What you need to do -
Using the entries below, show all lines with the string "none".

....

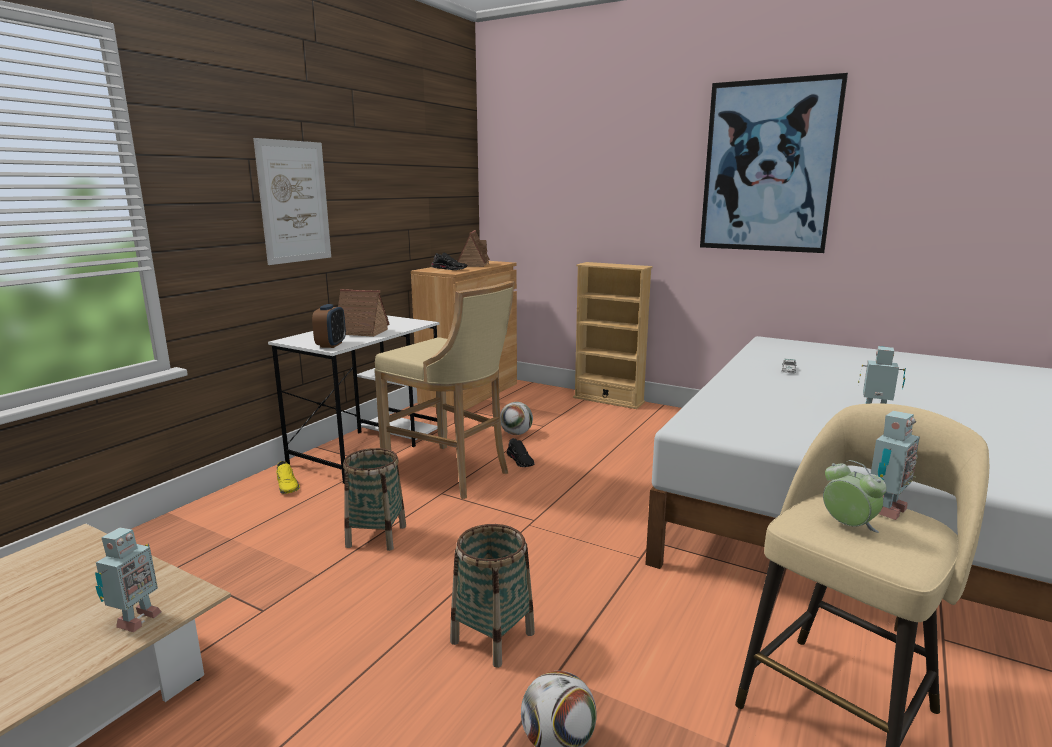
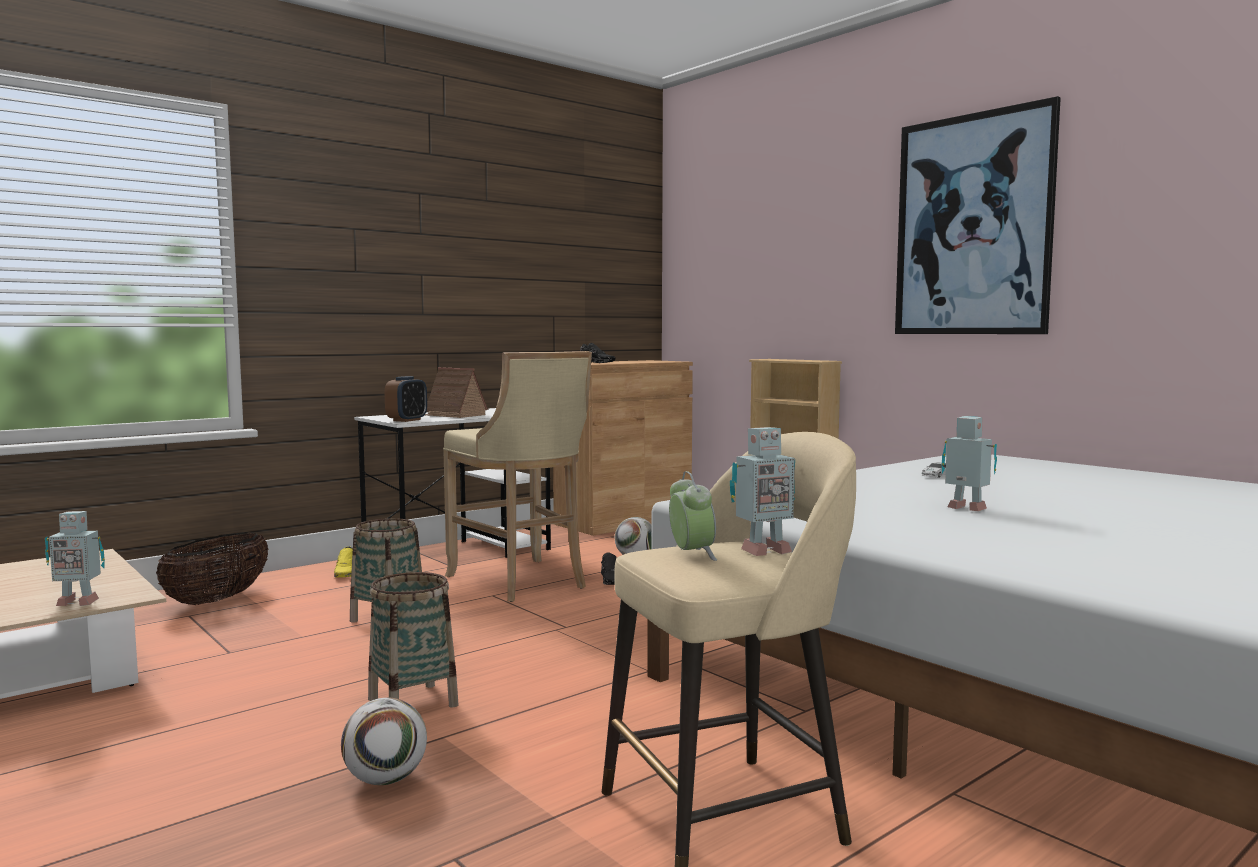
camera: 20 degrees right, 10 degrees down
(135, 620) = (78, 602): toy robot -> toy robot turned 45 degrees clockwise
(187, 542) = (217, 600): none -> basket
(294, 202) = (403, 274): picture -> none
(473, 264) = (635, 361): toy house -> none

....

Answer space -
(187, 542) = (217, 600): none -> basket
(294, 202) = (403, 274): picture -> none
(473, 264) = (635, 361): toy house -> none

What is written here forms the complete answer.